The state of a person’s health before they become infected with Covid-19 appears to play a “crucial role” in determining how well they recover, global health leaders have said.
The World Health Organisation (WHO) said people in lockdown should try to maintain a healthy lifestyle.
The European branch of the WHO said older people with high blood pressure, diabetes or heart disease have a significantly increased risk of death from Covid-19.
It urged people to exercise, maintain a healthy diet and stop drinking and smoking.
Online classes, strolls in the park and dancing to music could also help, the WHO said.
It said older people in general are at “significant risk of disease”, but those who have aged healthily are less at risk, highlighting how some centenarians have recovered from Covid-19.
It also warned that young people are not “invincible” from the disease.
Hans Henri Kluge, the WHO’s regional director for Europe, said the continent, along with the US, is at the epicentre of the pandemic.
In the last week, laboratory-confirmed cases of the disease have doubled, with 464,000 in Europe and 30,000 recorded deaths.
Dr Kluge said: “Older adults are at significantly increased risk of severer disease following infection from Covid-19.

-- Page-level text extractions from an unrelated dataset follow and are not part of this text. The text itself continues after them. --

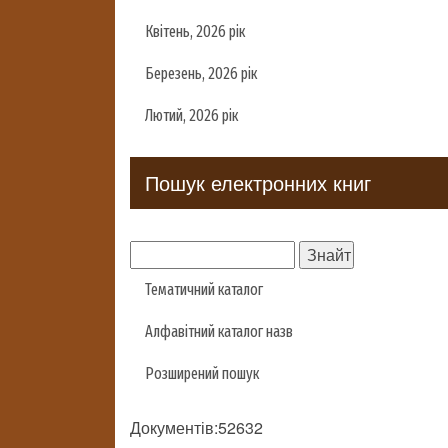
Квітень, 2026 рік
Березень, 2026 рік
Лютий, 2026 рік
Пошук електронних книг
Тематичний каталог
Алфавітний каталог назв
Розширений пошук
Документів:52632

“We know that over 95% of deaths occurred in people older than 60 years old. We also know from reports that eight out of 10 deaths occur in individuals with at least one underlying co-morbidity, particularly those with cardiovascular diseases, hypertension and diabetes, but also a range of underlying chronic conditions.
“All older people should be treated with respect and dignity during these times. Remember we leave no one behind.”
“On a positive note, there are reports of people over the age of 100 who were admitted to hospital for Covid-19 and have now since made a complete recovery.
“It is becoming clear that the healthier you were before the pandemic plays a crucial role. People who age healthily are less at risk.
“For those in self quarantine or working from home, it is important to maintain a healthy lifestyle with good nutrition, physical activity and staying away from tobacco and alcohol.”
It comes as the charity We Are With You – formerly Addaction – warned that increased social isolation could lead to a surge in harmful drinking.
Laura Bunt, acting chief executive at the charity, said: “These are really difficult times for everyone.
“Our experience of working with people to reduce the amount of alcohol they drink shows that social isolation is a big factor in why people may drink more heavily.
“Coupled with the huge anxiety of living through a pandemic, this means we could see a big rise in people drinking more alcohol at home.
“Harmful drinking can impact people’s physical and mental health.”